* **THE DATA**:
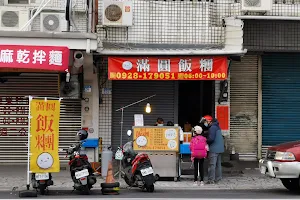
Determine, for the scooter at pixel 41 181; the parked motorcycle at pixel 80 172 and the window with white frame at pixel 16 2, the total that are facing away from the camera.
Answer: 2

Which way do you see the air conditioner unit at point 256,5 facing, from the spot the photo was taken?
facing the viewer

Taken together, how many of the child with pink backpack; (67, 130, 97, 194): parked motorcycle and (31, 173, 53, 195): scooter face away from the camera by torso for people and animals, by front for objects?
3

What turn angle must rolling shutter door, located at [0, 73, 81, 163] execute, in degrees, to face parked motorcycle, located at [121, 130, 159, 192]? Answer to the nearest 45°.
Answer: approximately 45° to its left

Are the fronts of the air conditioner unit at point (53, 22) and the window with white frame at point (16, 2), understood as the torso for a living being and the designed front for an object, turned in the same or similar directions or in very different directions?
same or similar directions

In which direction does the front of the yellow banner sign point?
toward the camera

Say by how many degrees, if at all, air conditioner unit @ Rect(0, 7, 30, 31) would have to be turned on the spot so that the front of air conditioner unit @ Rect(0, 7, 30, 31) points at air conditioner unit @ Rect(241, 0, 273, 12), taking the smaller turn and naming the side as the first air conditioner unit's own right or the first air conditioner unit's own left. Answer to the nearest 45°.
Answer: approximately 90° to the first air conditioner unit's own left

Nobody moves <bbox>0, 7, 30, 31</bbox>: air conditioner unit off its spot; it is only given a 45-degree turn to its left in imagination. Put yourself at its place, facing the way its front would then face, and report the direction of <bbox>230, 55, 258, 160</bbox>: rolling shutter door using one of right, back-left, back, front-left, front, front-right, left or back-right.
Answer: front-left

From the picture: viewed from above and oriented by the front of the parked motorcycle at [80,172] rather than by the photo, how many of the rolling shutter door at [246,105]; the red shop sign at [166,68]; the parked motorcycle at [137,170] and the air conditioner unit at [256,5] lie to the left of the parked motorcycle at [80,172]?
0

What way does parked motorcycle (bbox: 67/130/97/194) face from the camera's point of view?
away from the camera

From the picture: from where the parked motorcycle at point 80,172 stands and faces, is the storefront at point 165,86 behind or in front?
in front

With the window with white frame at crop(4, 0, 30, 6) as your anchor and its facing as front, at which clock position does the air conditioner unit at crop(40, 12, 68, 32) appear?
the air conditioner unit at crop(40, 12, 68, 32) is roughly at 10 o'clock from the window with white frame at crop(4, 0, 30, 6).

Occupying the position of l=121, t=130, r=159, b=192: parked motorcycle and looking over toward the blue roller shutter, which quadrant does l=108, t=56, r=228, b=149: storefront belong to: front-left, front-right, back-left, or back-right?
front-left

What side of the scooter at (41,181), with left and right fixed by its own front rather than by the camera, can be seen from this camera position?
back

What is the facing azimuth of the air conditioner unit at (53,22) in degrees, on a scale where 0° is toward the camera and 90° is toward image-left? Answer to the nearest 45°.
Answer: approximately 0°

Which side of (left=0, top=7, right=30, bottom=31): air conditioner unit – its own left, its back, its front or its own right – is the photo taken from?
front

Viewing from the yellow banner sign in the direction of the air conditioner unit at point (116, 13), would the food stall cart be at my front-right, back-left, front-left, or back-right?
front-right

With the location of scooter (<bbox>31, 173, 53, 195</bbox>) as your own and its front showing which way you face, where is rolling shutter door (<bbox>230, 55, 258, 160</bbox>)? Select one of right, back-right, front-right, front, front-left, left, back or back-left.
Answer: front-right

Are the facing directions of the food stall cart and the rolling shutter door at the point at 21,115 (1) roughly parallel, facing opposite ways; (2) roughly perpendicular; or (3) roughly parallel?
roughly parallel

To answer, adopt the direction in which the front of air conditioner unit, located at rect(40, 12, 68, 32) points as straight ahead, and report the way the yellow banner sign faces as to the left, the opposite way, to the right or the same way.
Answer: the same way

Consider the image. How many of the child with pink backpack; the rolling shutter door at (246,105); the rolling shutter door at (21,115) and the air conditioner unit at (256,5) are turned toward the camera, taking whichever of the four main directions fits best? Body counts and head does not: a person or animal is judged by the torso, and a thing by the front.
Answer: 3

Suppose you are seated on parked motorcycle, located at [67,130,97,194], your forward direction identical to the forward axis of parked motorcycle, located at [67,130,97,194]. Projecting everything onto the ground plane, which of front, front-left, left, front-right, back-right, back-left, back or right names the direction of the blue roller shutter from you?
front-right

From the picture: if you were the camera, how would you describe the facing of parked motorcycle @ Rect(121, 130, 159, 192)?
facing away from the viewer and to the left of the viewer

* **EXERCISE REQUIREMENTS**: Write out every entry above word for word, leaving out the pictures.

* **WRITTEN SOLUTION**:
Determine, for the scooter at pixel 41 181; the parked motorcycle at pixel 80 172 and the window with white frame at pixel 16 2, the total that are facing away from the camera.
Answer: 2

Which way do you see the air conditioner unit at point 256,5 facing, from the spot the photo was taken?
facing the viewer

Taken together, how many of the child with pink backpack; (67, 130, 97, 194): parked motorcycle and (31, 173, 53, 195): scooter face away from the camera by torso for people and animals, by front for objects?
3

What turn angle must rolling shutter door, located at [0, 73, 81, 163] execute, in degrees, to face parked motorcycle, located at [121, 130, 159, 192]? Answer to the nearest 45°.
Answer: approximately 45° to its left

Are the fronts of the air conditioner unit at point (53, 22) and the window with white frame at point (16, 2), understood as the torso for a living being and the designed front for an object, turned in the same or similar directions or in very different directions?
same or similar directions

In which direction does the front of the yellow banner sign point?
toward the camera

Say by how many degrees, if at all, air conditioner unit @ Rect(0, 7, 30, 31) would have to be turned on the spot so that the front of air conditioner unit @ Rect(0, 7, 30, 31) points at air conditioner unit @ Rect(241, 0, 273, 12), taking the smaller turn and naming the side as the first air conditioner unit's own right or the first air conditioner unit's own left. Answer to the nearest 45°.
Answer: approximately 90° to the first air conditioner unit's own left

Nobody moves <bbox>0, 7, 30, 31</bbox>: air conditioner unit off its spot; it is only given a 45-degree turn to its left in imagination. Put yourself at its place, facing the way its front would then face, and report the direction of <bbox>230, 55, 258, 160</bbox>: rolling shutter door using one of right, back-left, back, front-left, front, front-right, left or back-right.
Answer: front-left

From the picture: viewed from above and oriented by the front of the parked motorcycle at [80,172] rather than by the photo, how many of the rolling shutter door at [246,105]; the red shop sign at [166,68]; the parked motorcycle at [137,170] and the air conditioner unit at [256,5] lie to the left of the parked motorcycle at [80,172]?
0

What way does parked motorcycle (bbox: 67/130/97/194) face from the camera's point of view?
away from the camera

From the picture: from where the parked motorcycle at point 80,172 stands and faces, is the storefront at point 165,86 behind or in front?
in front

With the window with white frame at crop(4, 0, 30, 6) as your anchor and its facing as front, at which clock position does the air conditioner unit at crop(40, 12, 68, 32) appear?
the air conditioner unit at crop(40, 12, 68, 32) is roughly at 10 o'clock from the window with white frame at crop(4, 0, 30, 6).

Occupying the position of l=121, t=130, r=159, b=192: parked motorcycle and looking over toward the blue roller shutter, which quadrant does l=108, t=56, r=228, b=149: storefront belong to: front-left, front-right, back-left, or back-right?
front-left

What side of the scooter at (41,181), with left and right fixed by its own front rather than by the camera, can be seen from this camera position?
back

What is the facing azimuth of the air conditioner unit at (53,22) in degrees, on a scale where 0° is toward the camera and 90° is toward image-left? Answer to the nearest 45°.
Answer: approximately 0°

Which side of (left=0, top=7, right=30, bottom=31): air conditioner unit – its own left, its back, its front or its own right – is the photo taken from?
front

Viewing from the yellow banner sign in the direction of the air conditioner unit at point (116, 13), would the food stall cart be at my front-right, back-left, front-left, or back-right?
front-right

With the location of scooter (<bbox>31, 173, 53, 195</bbox>) as your own and its front showing which way you face, where is rolling shutter door (<bbox>230, 55, 258, 160</bbox>)? Select one of right, back-right, front-right, front, front-left, left, back or back-left.
Answer: front-right

Are the facing directions of the food stall cart and the rolling shutter door at the point at 21,115 (1) roughly parallel, facing opposite ways; (2) roughly perpendicular; or (3) roughly parallel?
roughly parallel

To answer, adopt the direction in which the front of air conditioner unit, located at rect(40, 12, 68, 32) points as straight ahead, and report the way the yellow banner sign faces as to the left, the opposite way, to the right or the same way.
Answer: the same way

Consider the image. How many of the child with pink backpack; the rolling shutter door at (246,105); the rolling shutter door at (21,115) and the air conditioner unit at (256,5) are turned toward the camera, taking whichever of the four main directions fits best? Body counts and head does not: a person or animal is judged by the torso, and a thing by the front.
Answer: 3

Suppose you are seated on parked motorcycle, located at [67,130,97,194], your forward direction identical to the forward axis of parked motorcycle, located at [67,130,97,194]. Projecting everything onto the ground plane, which of front, front-left, left, front-right, back-right, back-left, back or right names the direction of the blue roller shutter from you?
front-right

From the picture: if you were the camera, how would you describe the facing of parked motorcycle @ Rect(121, 130, 159, 192)?
facing away from the viewer and to the left of the viewer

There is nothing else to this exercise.